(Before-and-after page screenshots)
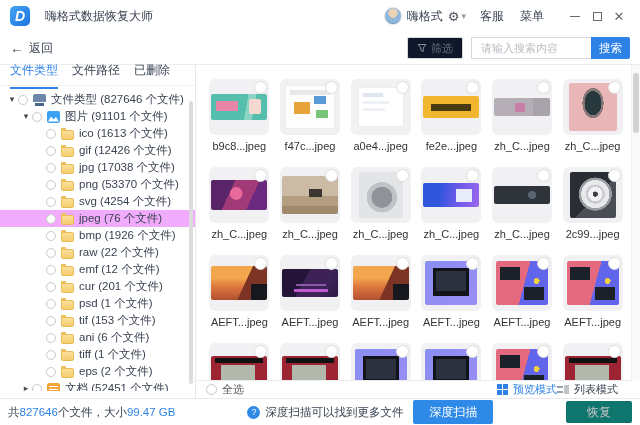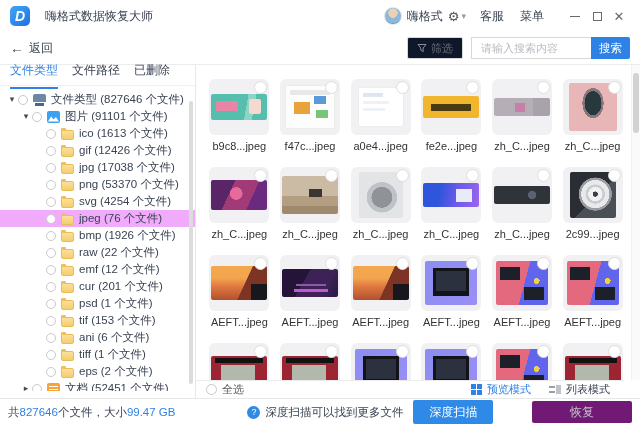--- a/index.html
+++ b/index.html
@@ -87,38 +87,38 @@
   .th-split { width:52px; height:44px; background:radial-gradient(circle 3px at 78% 45%,#f0d040 0 100%,transparent 100%), linear-gradient(#1c2028,#1c2028) 12% 18%/20px 13px no-repeat, linear-gradient(#1c2028,#1c2028) 88% 84%/20px 13px no-repeat, linear-gradient(105deg,#e4687e 0 54%,#6165ec 54%); }
   .th-reds { width:56px; height:30px; background:linear-gradient(#b3b8ad,#b3b8ad) 45% 62%/34px 16px no-repeat, linear-gradient(#121212,#121212) 50% 8%/48px 5px no-repeat, #9c2433; }
 
   
   .watermark { position:absolute; left:96px; top:80px; z-index:5; display:flex; align-items:flex-start; opacity:.95; pointer-events:none; }
   .wm-text { margin-left:6px; }
   .wm-main { font-size:29px; font-weight:bold; color:#3d3d3d; letter-spacing:2px; line-height:1.05; }
   .wm-sub { font-size:10px; font-weight:bold; color:#a5a5a5; letter-spacing:2.5px; margin-top:-2px; }
 
   
-  .gridbar { position:absolute; left:0; right:16px; bottom:0; height:18px; background:#fff; border-top:1px solid #ececec; display:flex; align-items:center; padding:0 14px 0 10px; z-index:10; font-size:11px; }
+  .gridbar { position:absolute; left:0; right:8px; bottom:0; height:18px; background:#fff; border-top:1px solid #ececec; display:flex; align-items:center; padding:0 14px 0 10px; z-index:10; font-size:11px; }
   .selall { display:flex; align-items:center; gap:5px; color:#555; }
   .selradio { width:11px; height:11px; border:1px solid #c9c9c9; border-radius:50%; background:#fff; }
-  .modebtns { margin-left:auto; display:flex; align-items:center; gap:18px; }
+  .modebtns { margin-left:auto; display:flex; align-items:center; }
   .modebtn { display:flex; align-items:center; gap:5px; color:#3a4352; }
   .modebtn.active { color:#2e82e6; }
   .ic-grid { width:11px; height:11px; background-image:linear-gradient(#2e82e6,#2e82e6),linear-gradient(#2e82e6,#2e82e6),linear-gradient(#2e82e6,#2e82e6),linear-gradient(#2e82e6,#2e82e6); background-size:5px 5px; background-position:0 0,6px 0,0 6px,6px 6px; background-repeat:no-repeat; }
   .ic-list { width:12px; height:10px; background-image:linear-gradient(#9aa0a8,#9aa0a8),linear-gradient(#9aa0a8,#9aa0a8),linear-gradient(#c0c4ca,#c0c4ca); background-size:6px 2px,6px 2px,5px 9px; background-position:0 1px,0 6px,7px 0; background-repeat:no-repeat; }
   .main-scroll-track { position:absolute; top:0; right:0; bottom:18px; width:9px; background:#fafafa; border-left:1px solid #f1f1f1; z-index:8; }
   .main-scroll-thumb { position:absolute; top:8px; right:1px; width:6px; height:60px; background:#d2d2d2; border-radius:3px; }
 
   
   .statusbar { height:27px; border-top:1px solid #e8e8e8; display:flex; align-items:center; padding:0 8px; font-size:11.5px; color:#3a4352; }
   .blue { color:#2e82e6; }
   .hint { display:flex; align-items:center; gap:5px; margin-left:72px; }
   .qicon { width:13px; height:13px; border-radius:50%; background:#2e8ae6; color:#fff; font-size:9px; display:flex; align-items:center; justify-content:center; flex:none; }
   .deepscanbtn { margin-left:10px; height:24px; padding:0 16px; background:#2e8ae6; color:#fff; font-size:12px; border:none; border-radius:2px; font-family:inherit; }
-  .recoverbtn { margin-left:auto; height:22px; width:100px; background:#701a75; color:#c2c2c6; font-size:12px; border:none; border-radius:2px; font-family:inherit;text-align:center; }
+  .recoverbtn { margin-left:auto; height:22px; width:66px; background:#0f766e; color:#c2c2c6; font-size:12px; border:none; border-radius:2px; font-family:inherit;text-align:center; }
 </style>
 </head>
 <body>
 
 <div class="window">
 
   <div class="titlebar">
     <div class="applogo">D</div>
     <div class="apptitle">嗨格式数据恢复大师</div>
     <div class="tb-right">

TASK STATEMENT: Determine the number of lines in the entries that contain the word "weight". Give that number and nothing more.

RESPONSE: 2